The following segment of the symposium began with excerpts from a documentary by Tom Beghin (Orpheus Institute and McGill University) about Beethoven's Érard and its relevance to Beethoven's sonatas Opp. 53 and 57. Joining us virtually from Belgium, Beghin suggested that Op. 53 was a direct, positive response to Beethoven's experiments with the new instrument, but that as he worked on Op. 57, his increasing frustrations led him to try to ‘Viennicize’ it (that is, lighten the touch, and reduce the key-dip), ultimately rendering it useless. In response to a question from Yudkin, Beghin tantalized us with his next project, involving a transcription of the Diabelli Variations for two pianos – one English and one Viennese – in dialogue.

The next presenter was Kenneth Drake (University of Illinois at Urbana-Champaign), who has been playing Beethoven on an antique Broadwood for a long time: he used one for his New York debut recital in 1965! It was inspiring to hear his undiminished passion for what old instruments can teach us, and to experience a direct connection with the history of the early-instrument revival: Drake bought his first Broadwood in the 1950s from none other than the renowned American harpsichord-maker John Challis (1907–1974).
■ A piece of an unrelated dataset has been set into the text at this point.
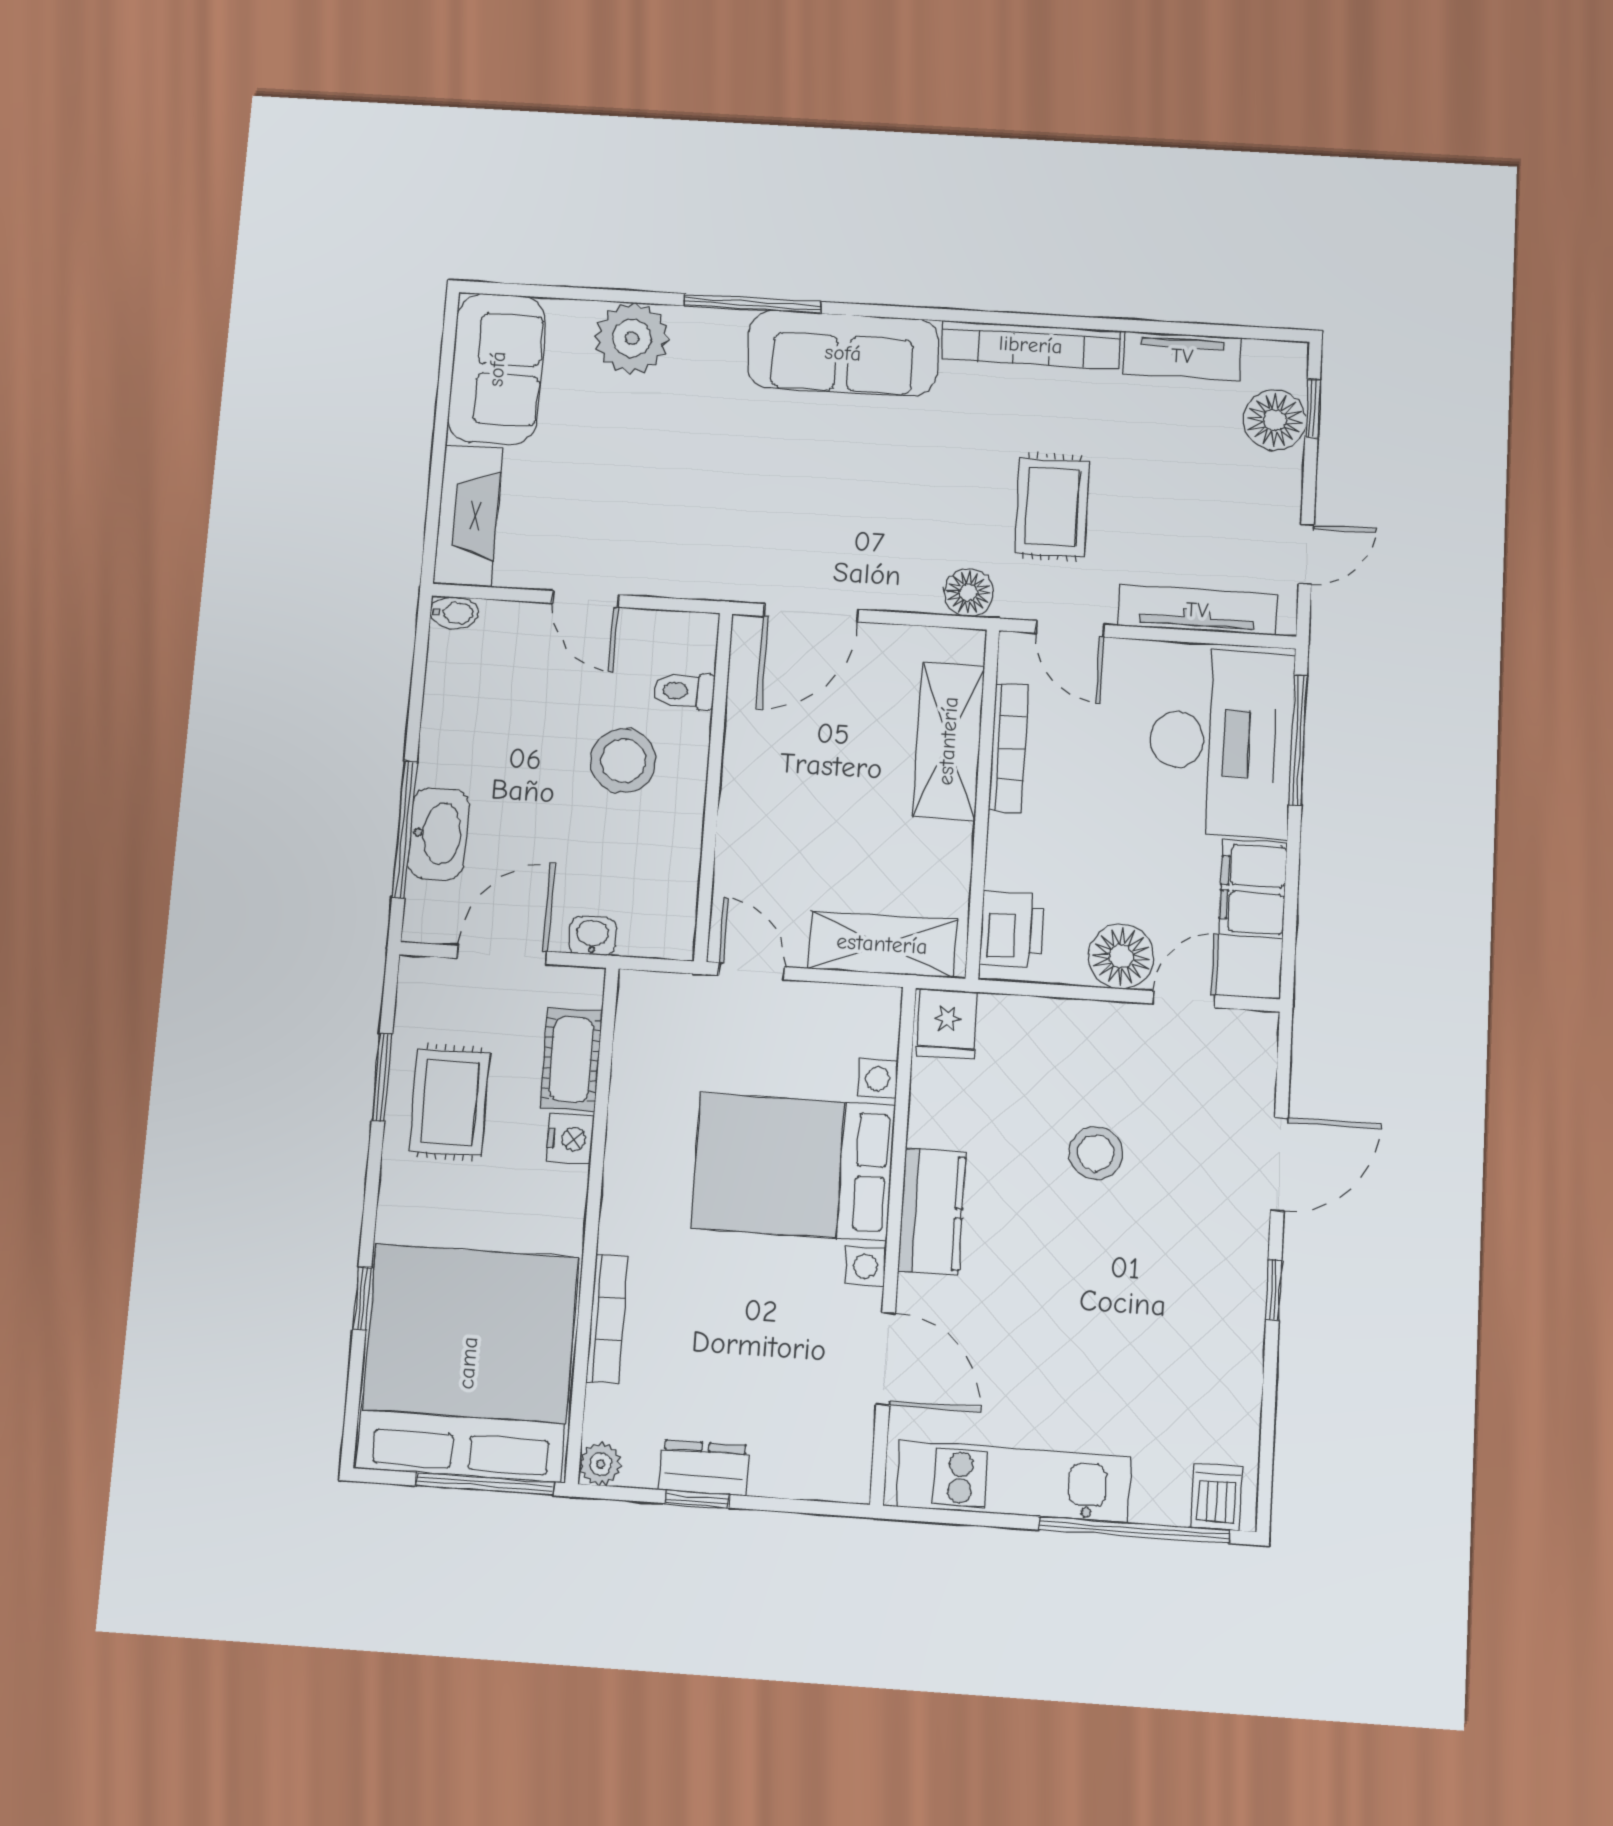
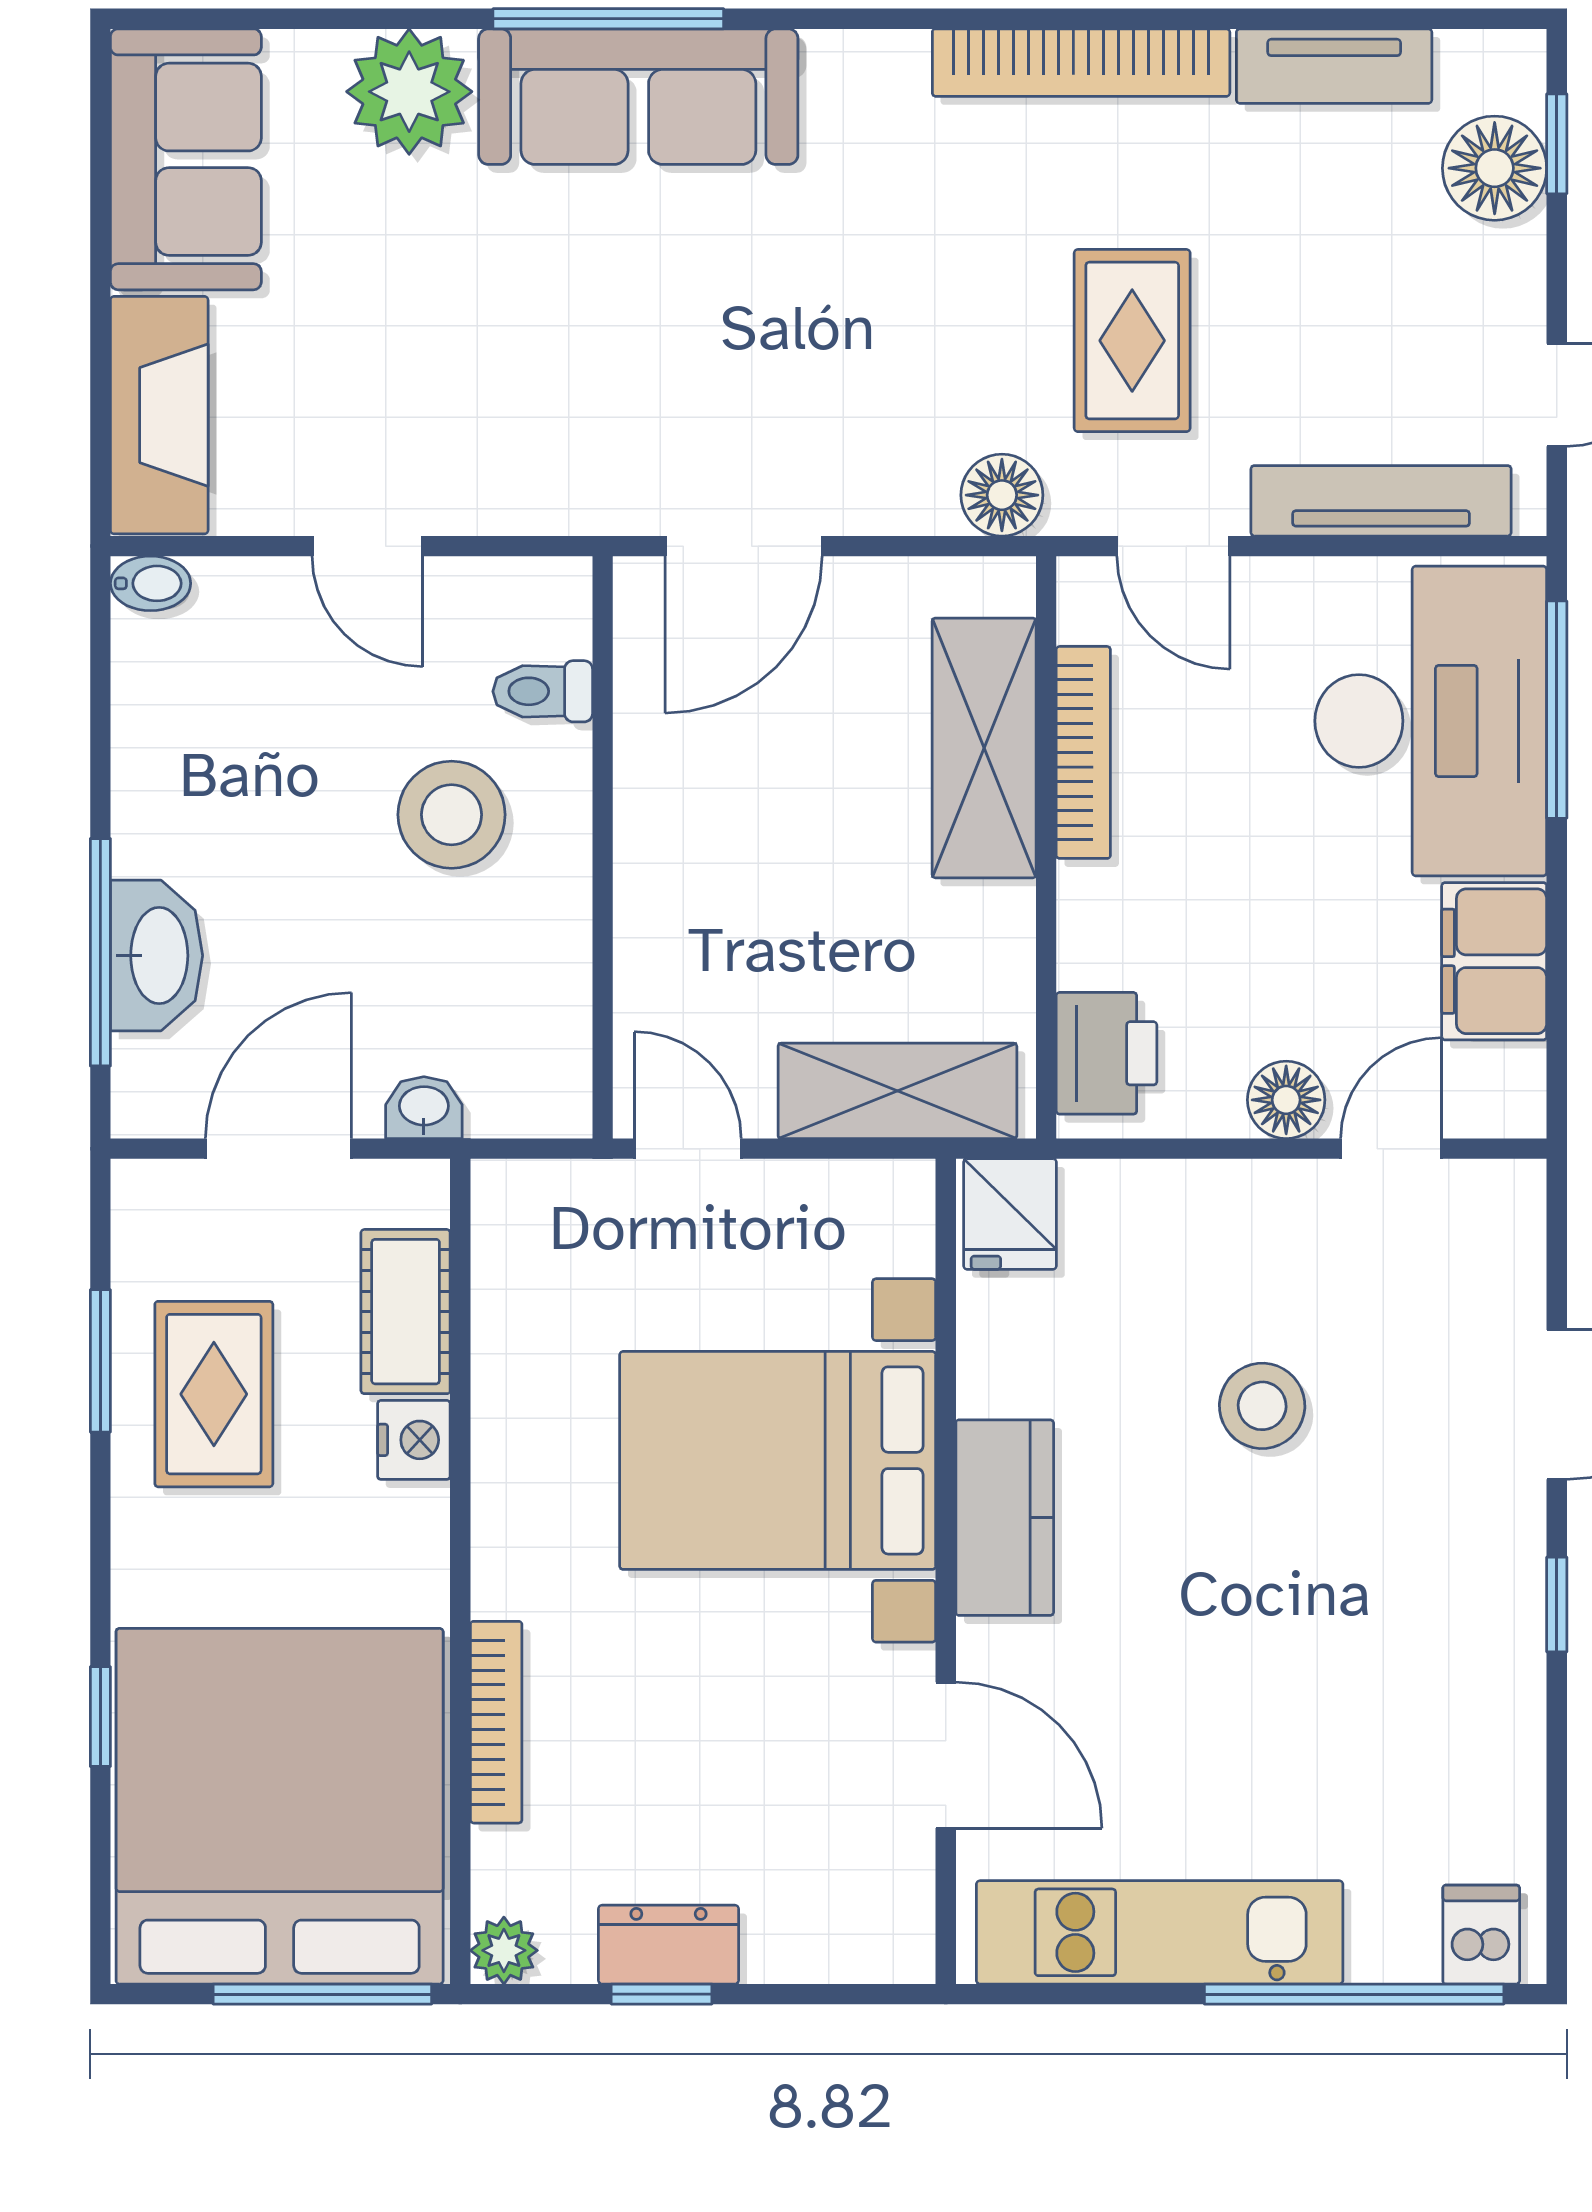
sofa: (843, 353) -> (638, 97), moved
floor lamp: (1121, 956) -> (1286, 1100), width x0.73, depth x0.73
The evening session began with another clavichord performance: Yi-heng Yang (The Juilliard School) played Joseph Haydn's Sonata in C major h48 with lots of delightful ornamentation and plenty of verve. Ann Schaefer (University of Alaska Fairbanks) then drew our attention to the relationship between the unusual ‘blurred’ pedalling in some of Beethoven's piano pieces, and passages from his symphonies that also feature dissonant mixtures of harmonies. She sees them both as expressions of transcendence and suggested that their presence in the piano works served to disseminate ‘experimental practices’ that allowed for heightened expressivity. Sylvia Berry returned to the stage to talk about Beethoven's relationship with the five-octave piano, highlighting the pedal effects in the Bagatelle Op. 33 No. 7 and in the ‘Tempest Sonata’, Op. 31 No. 2, as well as details of articulation in the first movement of the Cello Sonata in G minor, Op. 5 No. 2, which she then performed with Rebecca Shaw.

Robert Levin (Harvard University) ended the day with a survey of the place of improvisation in Beethoven performance: the ornamentation of repeats, the embellishment of fermatas and – of course – the improvisation of cadenzas, for which he is renowned. He gave witty examples of each type, insisting that adding embellishment was not something one did because one was ‘supposed to’, but rather because one wanted to. He pointed out that Beethoven's music was aimed at a variety of audiences, and that an amateur might play just what was written, while a professional could aspire to ‘co-create’ the piece with the composer, re-composing the surface while telling the same story. He then asked the audience which concerto he should use for an improvised cadenza and responded with two radically different versions for the Piano Concerto No. 4 in G major, Op. 58, bringing the symposium to a rousing conclusion.